De l’imposante façade néo-flamande de La Voix du Nord aux courbes néoclassiques de l’Opéra, une vingtaine de créations investissent les bâtiments symboliques de la capitale des Flandres. Pour cette édition 2026, l’événement ne se contente pas de projeter des images : il questionne notre rapport à l’architecture et à l’espace urbain à travers un parcours inédit et pluridisciplinaire.
Le Vieux-Lille transformé en parcours artistique
Pour cette édition, le festival mobilise une large palette technique mêlant mapping monumental, dispositifs interactifs et performances hybrides. Au fil du parcours, la lumière ne se contente pas d’habiller les murs, elle dialogue avec d’autres disciplines.
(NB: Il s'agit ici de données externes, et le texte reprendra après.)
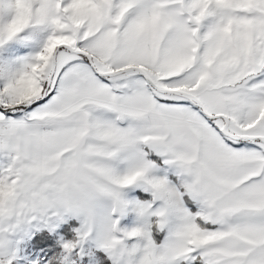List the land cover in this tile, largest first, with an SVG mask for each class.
I'll return each mask as SVG.
<instances>
[{
	"label": "snow or ice",
	"instance_id": "snow-or-ice-1",
	"mask_svg": "<svg viewBox=\"0 0 264 264\" xmlns=\"http://www.w3.org/2000/svg\"><path fill=\"white\" fill-rule=\"evenodd\" d=\"M0 264H264V0H0Z\"/></svg>",
	"mask_w": 264,
	"mask_h": 264
}]
</instances>
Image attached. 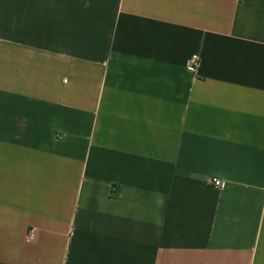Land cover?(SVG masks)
I'll return each mask as SVG.
<instances>
[{
    "label": "crops",
    "instance_id": "0c3cea01",
    "mask_svg": "<svg viewBox=\"0 0 264 264\" xmlns=\"http://www.w3.org/2000/svg\"><path fill=\"white\" fill-rule=\"evenodd\" d=\"M0 264H264V0H0Z\"/></svg>",
    "mask_w": 264,
    "mask_h": 264
},
{
    "label": "built area",
    "instance_id": "2783aa9c",
    "mask_svg": "<svg viewBox=\"0 0 264 264\" xmlns=\"http://www.w3.org/2000/svg\"><path fill=\"white\" fill-rule=\"evenodd\" d=\"M237 1H241V0H237ZM200 62H201L200 55L199 54H193L187 62V67L191 71H194L198 68ZM211 184L214 185L215 187L219 188V189H224L226 187V182L221 180V179H218V178L212 179Z\"/></svg>",
    "mask_w": 264,
    "mask_h": 264
}]
</instances>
Place Louise de Bettignies, par exemple, une performance de danse viendra rythmer les projections créant une rencontre inédite entre le mouvement du corps et celui des pixels.
Le parcours invite à redécouvrir le Vieux-Lille sous un angle différent. Le public pourra ainsi passer de la solennité de la Treille à la verticalité plus moderne de la tour du Palais de Justice. Pour ceux qui souhaitent sortir des sentiers battus, un crochet par la rue Gombert permettra d’admirer une création sur la façade du Crédit Mutuel, preuve que l’événement s’étend désormais au-delà des grands axes habituels.
Des expériences immersives au cœur des monuments
La grande nouveauté de cette année est l’ouverture de plusieurs lieux en intérieur. L’idée est d’offrir une immersion totale à l’abri de l’agitation des rues. Mais attention : pour garantir une expérience de qualité et éviter les files d’attente, l’accès à ces espaces se fait uniquement sur réservation.
Trois sites d’exception ont été retenus pour ces formats spécifiques. L’Atrium du Palais des Beaux-Arts accueillera une performance live, tandis que l’église Sainte-Marie-Madeleine se prêtera à une déambulation visuelle plus mystique. Enfin, la cour intérieure de l’IAE Lille servira d’écrin à une installation immersive. En investissant ces bâtiments, le festival change de dimension et propose au spectateur un rapport plus intime et contemplatif avec l’art numérique.